Technical and organizational measures in place:

  • Encryption in transit (TLS 1.2+) on all connections.
  • Encryption at rest (AES) for Instagram access tokens stored in the database.
  • Passwords stored only as bcrypt hashes with 12+ rounds.
  • Authentication via HttpOnly + Secure + SameSite cookie.
  • HMAC-SHA256 validation on every webhook request received from Meta, rejecting forged payloads.
  • CSRF protection on the OAuth flow (state persisted and validated).
  • Database in a private subnet; access only from the authorized application.
  • Secrets stored in AWS Secrets Manager; never in source code.

In the event of a security incident that may cause material risk, we will notify affected users and the competent data protection authority within legal deadlines.

8. International data transfer

Our AWS infrastructure runs in us-east-1(United States). Meta also processes data in the United States.
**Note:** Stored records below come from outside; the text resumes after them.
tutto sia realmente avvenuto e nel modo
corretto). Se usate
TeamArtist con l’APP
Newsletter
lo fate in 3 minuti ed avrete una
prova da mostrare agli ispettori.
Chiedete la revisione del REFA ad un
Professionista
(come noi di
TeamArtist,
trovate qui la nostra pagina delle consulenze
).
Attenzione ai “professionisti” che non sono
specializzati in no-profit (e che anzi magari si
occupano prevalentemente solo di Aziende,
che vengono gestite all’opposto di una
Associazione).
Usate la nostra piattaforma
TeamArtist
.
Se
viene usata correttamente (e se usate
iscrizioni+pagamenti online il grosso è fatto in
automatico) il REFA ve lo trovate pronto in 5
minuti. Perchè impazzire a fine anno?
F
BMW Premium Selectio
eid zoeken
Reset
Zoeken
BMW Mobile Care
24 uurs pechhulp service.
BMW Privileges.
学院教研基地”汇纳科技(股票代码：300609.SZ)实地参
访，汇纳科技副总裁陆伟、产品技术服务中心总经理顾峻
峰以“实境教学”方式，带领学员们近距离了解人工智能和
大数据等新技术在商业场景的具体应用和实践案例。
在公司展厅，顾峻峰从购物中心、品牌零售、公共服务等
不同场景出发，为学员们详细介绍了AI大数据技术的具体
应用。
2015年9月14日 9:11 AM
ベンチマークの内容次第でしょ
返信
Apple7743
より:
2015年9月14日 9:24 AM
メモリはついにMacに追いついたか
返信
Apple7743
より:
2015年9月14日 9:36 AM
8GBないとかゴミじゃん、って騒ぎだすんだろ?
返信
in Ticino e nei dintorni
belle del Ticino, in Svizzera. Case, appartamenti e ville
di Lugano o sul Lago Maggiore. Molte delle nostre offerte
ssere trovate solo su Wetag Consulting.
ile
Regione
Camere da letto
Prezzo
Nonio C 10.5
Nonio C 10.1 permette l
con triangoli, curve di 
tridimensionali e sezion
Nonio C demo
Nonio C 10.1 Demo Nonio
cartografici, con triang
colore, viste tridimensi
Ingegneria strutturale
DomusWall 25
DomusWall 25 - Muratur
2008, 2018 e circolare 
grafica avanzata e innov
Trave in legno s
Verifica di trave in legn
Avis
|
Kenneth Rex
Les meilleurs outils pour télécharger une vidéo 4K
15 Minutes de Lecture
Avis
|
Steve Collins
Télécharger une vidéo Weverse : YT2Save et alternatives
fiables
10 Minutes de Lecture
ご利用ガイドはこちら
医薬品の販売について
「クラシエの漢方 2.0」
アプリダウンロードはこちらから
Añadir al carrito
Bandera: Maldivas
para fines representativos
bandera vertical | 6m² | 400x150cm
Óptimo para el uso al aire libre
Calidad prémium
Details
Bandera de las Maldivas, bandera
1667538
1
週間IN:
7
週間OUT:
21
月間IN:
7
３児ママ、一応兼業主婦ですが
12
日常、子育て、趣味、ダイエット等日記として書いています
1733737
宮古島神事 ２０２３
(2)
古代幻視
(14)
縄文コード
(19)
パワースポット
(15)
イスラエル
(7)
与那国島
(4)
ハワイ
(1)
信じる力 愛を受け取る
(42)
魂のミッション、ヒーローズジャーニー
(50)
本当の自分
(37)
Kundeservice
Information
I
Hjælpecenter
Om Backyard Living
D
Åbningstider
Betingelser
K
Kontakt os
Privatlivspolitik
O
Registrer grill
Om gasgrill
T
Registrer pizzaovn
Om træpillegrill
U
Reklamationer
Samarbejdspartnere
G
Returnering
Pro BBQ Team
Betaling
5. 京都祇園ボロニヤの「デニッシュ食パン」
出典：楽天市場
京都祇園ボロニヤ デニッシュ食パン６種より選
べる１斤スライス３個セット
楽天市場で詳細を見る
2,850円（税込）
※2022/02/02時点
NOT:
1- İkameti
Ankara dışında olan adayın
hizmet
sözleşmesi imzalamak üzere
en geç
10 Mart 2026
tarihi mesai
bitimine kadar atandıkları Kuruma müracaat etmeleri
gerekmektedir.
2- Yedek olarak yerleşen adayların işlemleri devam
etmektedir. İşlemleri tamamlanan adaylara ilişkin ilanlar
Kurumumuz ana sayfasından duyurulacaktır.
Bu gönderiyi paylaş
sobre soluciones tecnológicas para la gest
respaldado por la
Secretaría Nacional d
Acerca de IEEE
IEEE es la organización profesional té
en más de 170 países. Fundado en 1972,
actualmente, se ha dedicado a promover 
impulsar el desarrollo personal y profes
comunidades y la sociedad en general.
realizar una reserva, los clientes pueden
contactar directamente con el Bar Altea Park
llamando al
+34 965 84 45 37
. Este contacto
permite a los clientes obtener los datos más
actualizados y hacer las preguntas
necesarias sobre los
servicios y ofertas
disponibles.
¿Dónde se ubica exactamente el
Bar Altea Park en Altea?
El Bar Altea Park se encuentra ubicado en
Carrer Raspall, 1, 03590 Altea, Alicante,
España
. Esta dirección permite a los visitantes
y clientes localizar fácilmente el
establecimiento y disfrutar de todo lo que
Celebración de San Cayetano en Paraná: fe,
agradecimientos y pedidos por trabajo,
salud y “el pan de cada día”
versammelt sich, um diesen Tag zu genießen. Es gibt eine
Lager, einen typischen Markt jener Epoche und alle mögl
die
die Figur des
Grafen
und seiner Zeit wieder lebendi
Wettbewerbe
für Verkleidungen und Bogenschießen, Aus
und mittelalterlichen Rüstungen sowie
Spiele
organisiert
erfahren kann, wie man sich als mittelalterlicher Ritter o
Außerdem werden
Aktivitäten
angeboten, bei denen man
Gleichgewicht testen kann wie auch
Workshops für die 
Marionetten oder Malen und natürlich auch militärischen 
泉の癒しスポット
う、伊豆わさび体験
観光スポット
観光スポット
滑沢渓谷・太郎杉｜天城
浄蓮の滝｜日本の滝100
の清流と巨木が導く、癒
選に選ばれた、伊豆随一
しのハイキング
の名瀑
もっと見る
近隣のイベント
These jurisdictions are recognized as adequate for personal data protection by Brazil's ANPD, and transfers are subject to the respective providers' contractual safeguards.

9. Cookies

We use a single essential cookie: access_token, session-scoped, HttpOnly, required to authenticate you in the dashboard. We do not use advertising or cross-site tracking cookies.

10. Children

replibo is not intended for users under 13. We do not knowingly collect data from this age group. If we become aware of inadvertent collection, the data will be deleted.

11. Changes to this Policy

We may update this Policy periodically. The last-updated date is shown at the top. Material changes will be communicated by email to users with active accounts.

12. Data Protection Officer and contact

Data Protection Officer: dpo@replibo.com.

Address for formal communications: (to be published at launch — populate before submitting to Meta App Review).